This page provides some scripts that we hope to be useful to extract information from GLAWI.
The first list of programs is made of quick-and-dirty scripts (quickly written, but also running faster than those using SAX/DOM parsing) that do not require any specific module installation and should run under any OS with Perl installed. They are also easy to modify if needed, with few programming skills.
The programs perform a line-by-line reading of GLAWI and allow an extraction of one or several titles (headwords) or articles in XML format (intended e.g. to be transformed with an XSL sheet, manually browsed or further queried by any program).
The programs using XML::DOM first work like SAX-parsers in order to build the textual content of a given article and then build a DOM document of the current article
(discarding the DOM of the previous article). Once the DOM built, the search/extraction is performed.
Note: the first shebang line (e.g.#!/usr/bin/perl) has been removed from each script for compatibility reason.
You may want to add it in order to make a direct call to the program instead of calling the perl command.
In that case, make sure the execution rights are correctly set.
splits the big GLAWI file into several files of smaller size Command line:perl splitGLAWI.pl GLAWI.xml size(Mo) dstDir filePrefix
Example: splitGLAWI.pl GLAWI.xml 100 /tmp/SPLITS/ glawiSplit
→ produces files of size equal to 100 Mo, located in directory /tmp/SPLITS/, named filePrefix-1.xml, filePrefix-2.xml ... filePrefix-N.xml
extracts a single article matching (exact match) a given title Command line:perl extractArticle.pl GLAWI.xml title [outFile]
Example: perl extractArticle.pl GLAWI.xml dictionnaire dict.xml
→ extracts the article "dictionnaire"
extracts articles having a definition including a label whose value matches the specified one (whatever its type).
The label value is to be matched against a case-insensitive regexp.
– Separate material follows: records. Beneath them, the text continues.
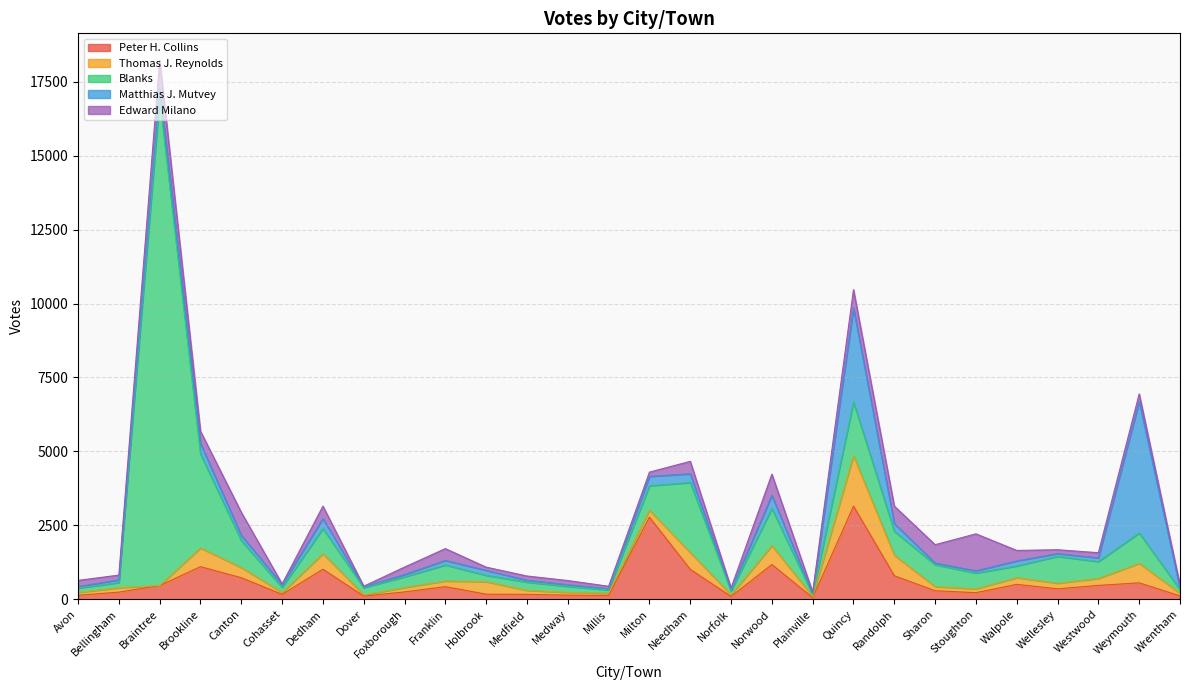

How many lines are shown in the chart?

5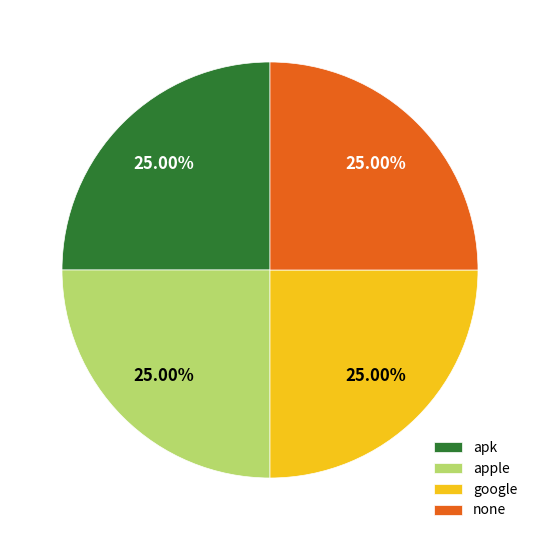

Does none represent more than half of the total?

No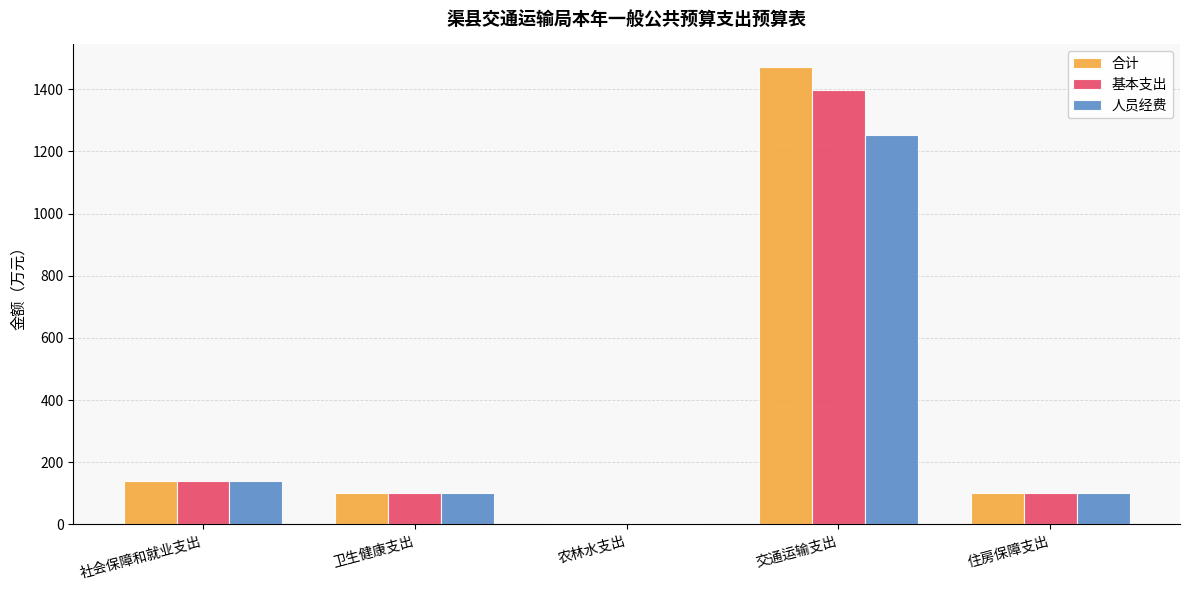

What value does the 合计 series have at 交通运输支出?

1470.8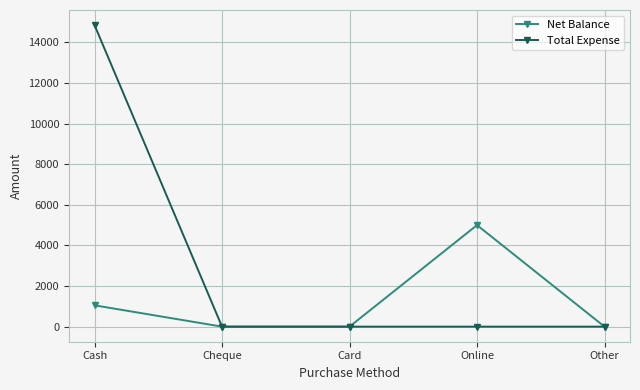

The Net Balance series shows 1556 at Cash. True or false?

False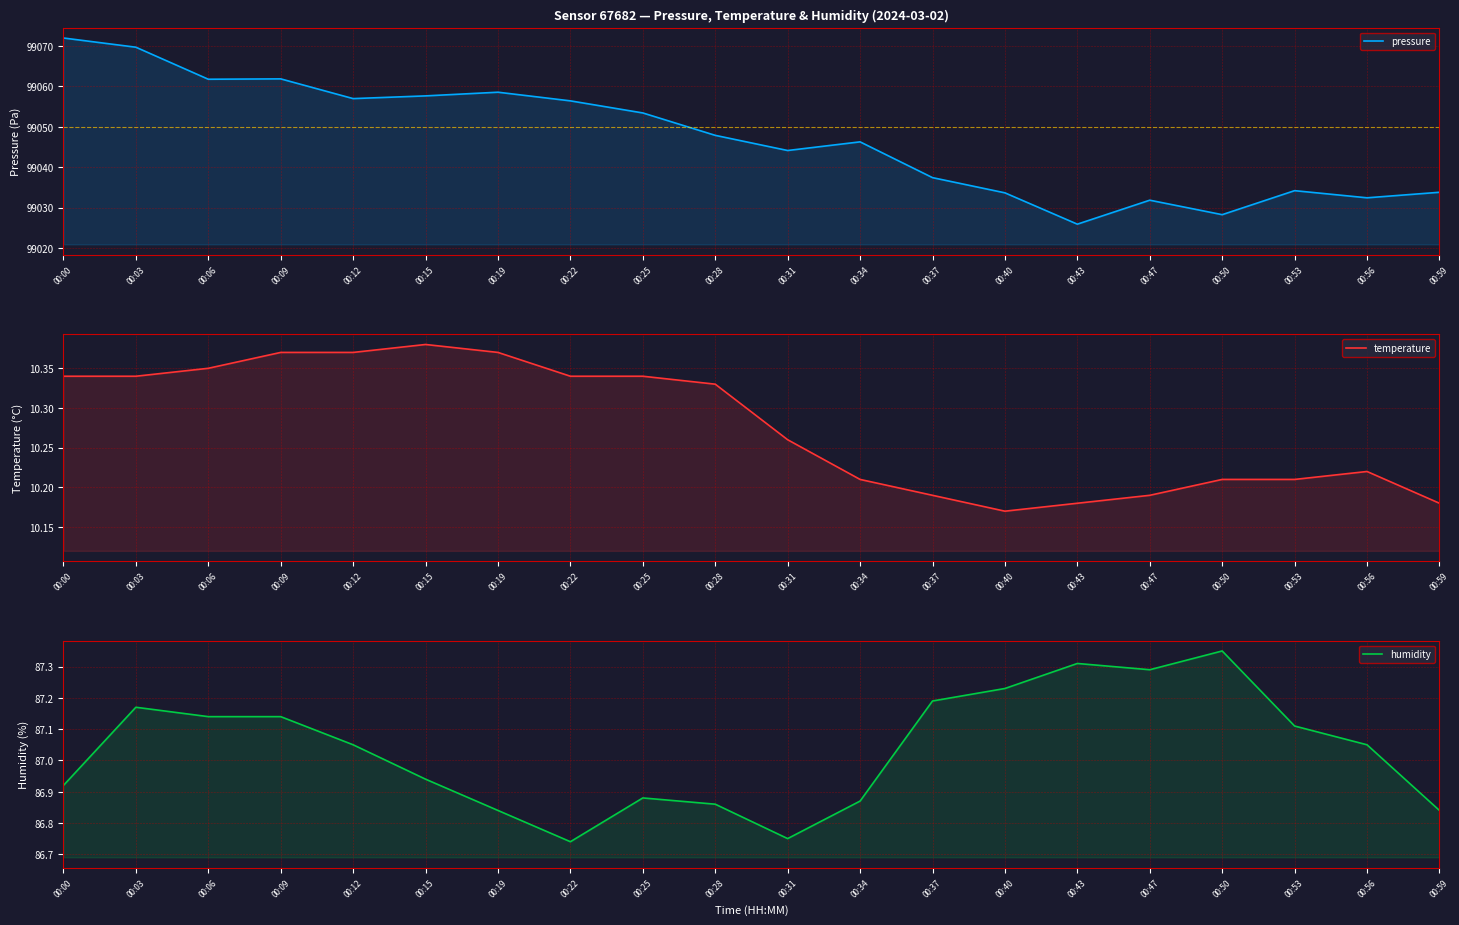

Read the humidity value at 00:43.

87.3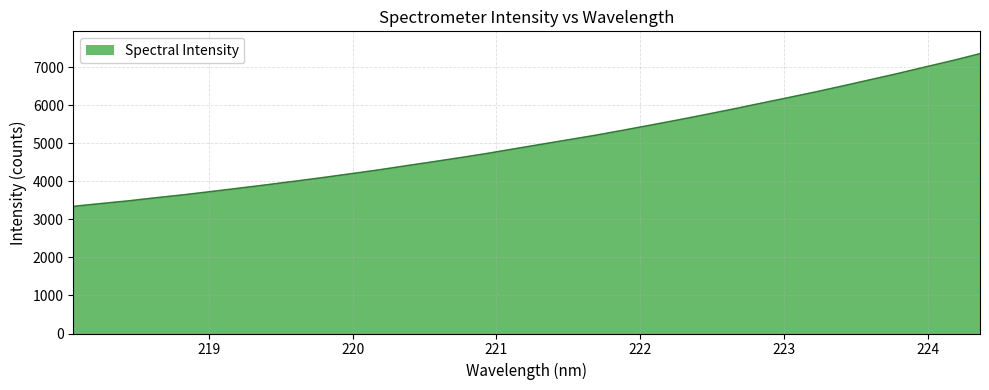

Reading left to right, extract all data points from this chart.

3340.1	3413.3	3484.4	3566.3	3643.4	3728.6	3815.7	3904.3	3996.1	4089.8	4187.9	4287.2	4396.0	4503.0	4612.5	4724.9	4847.3	4967.8	5088.8	5209.1	5340.3	5474.9	5610.7	5752.0	5896.1	6046.4	6195.0	6345.5	6504.4	6667.1	6829.8	7001.8	7170.2	7352.0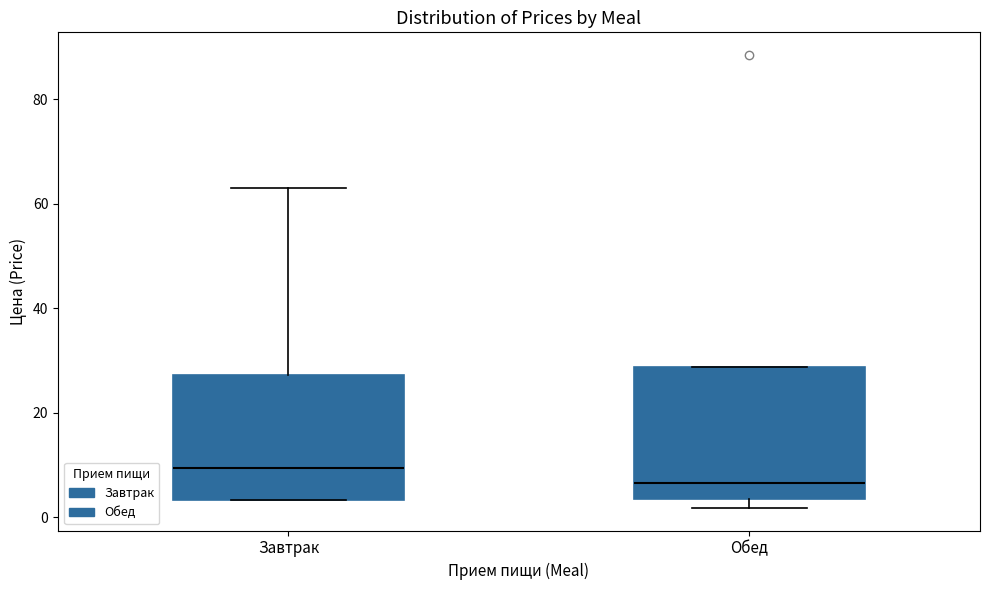

Where is the lower edge of the box for Обед on the y-axis? The values are not printed on the chart, so give them approximately, as read against the axis.

4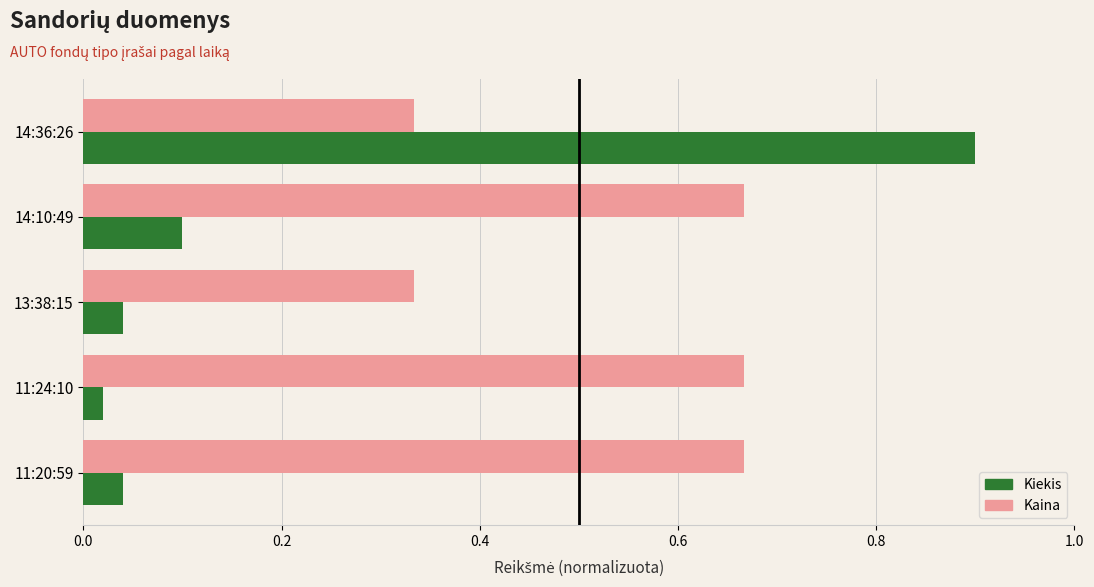

What is the difference between the maximum and minimum values in the Kiekis series?

0.9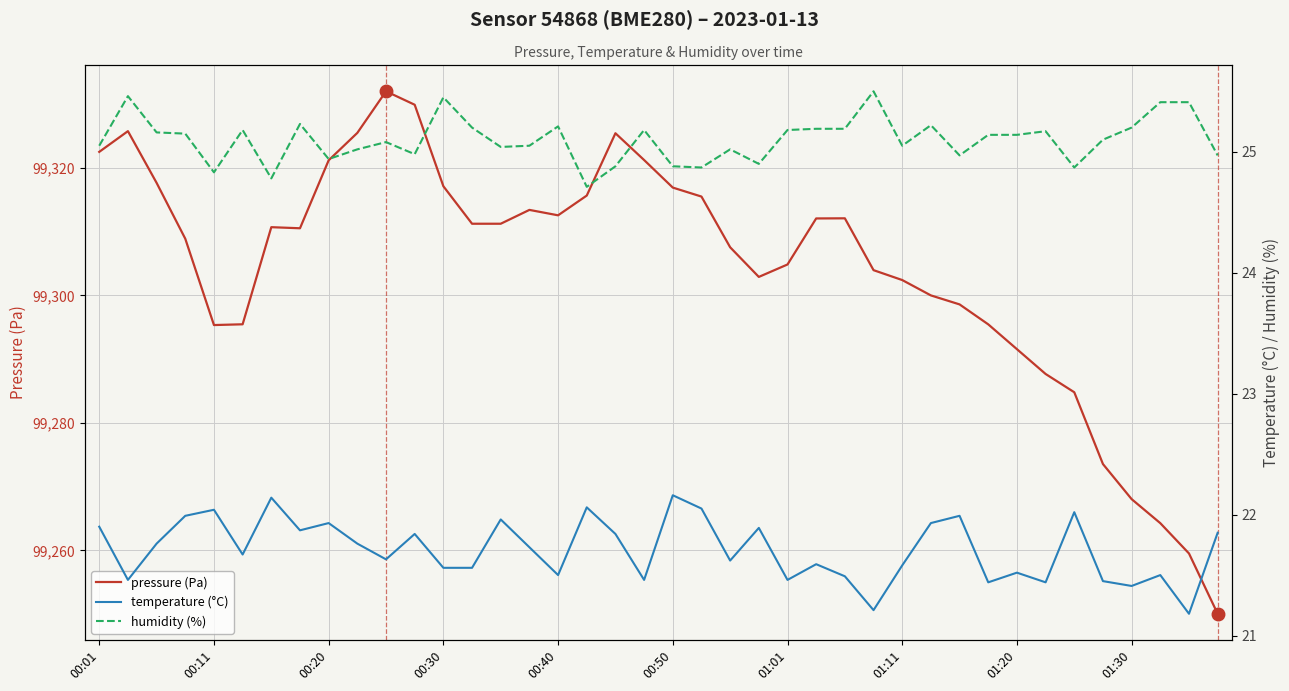

What is the maximum value for pressure (Pa)?

99332.0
Command line:perl extractArticlesWithLabelValue.pl GLAWI.xml labelValueRegexp [outFile]
Examples: perl extractArticles.pl GLAWI.xml "^vieilli\$" dated.xml
→ extracts articles with at least one gloss including a vieilli (dated) label value. extractArticles.pl GLAWI.xml "^chimie\$" chemistry.xml
→ extracts articles with at least one gloss related to the chimie (chemistry) domain.
extracts titles of articles having a definition including a label whose value matches the specified one (whatever its type).
The label value is to be matched against a case-insensitive regexp. Command line:perl extractTitlesWithLabelValue.pl GLAWI.xml labelValueRegexp [outFile]
Example: perl extractArticles.pl GLAWI.xml "^vieilli\$" dated.xml
→ extracts article's titles with at least one gloss including a vieilli (dated) label value.
extracts articles (or articles' titles) matching a set of criteria. Command line:perl extractArticlesMatchingCriteria.pl [OPTIONS] GLAWI.xml [outFile]
-e : outputs only entries' titles instead of the whole articles
-t regexp : selects only articles whose titles match against the specified regexp (case-insensitive)
-p POS : selects only articles having a given syntactic category (equal to POS)
-c labelCategory : selects only articles having a gloss definition including a label whose category equals labelCategory (whatever the label's value)
-v labelValue : selects only articles having a gloss definition including a label whose value equals labelValue (whatever the label's category)
-f labelValuesFile : selects only articles having a gloss definition with a label whose value is included in the specified file (UTF-8 text file, one value per line, regexp allowed). Example file.
When both -c and -v options are used, they are intended to apply on the same label.
When -c and/or -v are used together with the -p option, the targeted label is to be found in a POS section of the specified type. -v and -f options are mutually exclusive.
perl extractArticlesMatchingCriteria.pl -v 'rare' -p verbe GLAWI.xml
→ extracts the articles with verbs that include a rare label (value) in one of their glosses.
perl extractArticlesMatchingCriteria.pl -e -p verbe -f computerScienceLabelValues.txt GLAWI.xml csVerbs.txt
→ extracts titles of verb entries having a gloss definition with a label whose value is included in the computerScienceLabelValues.txt file.
Output is written in file csVerbs.txt.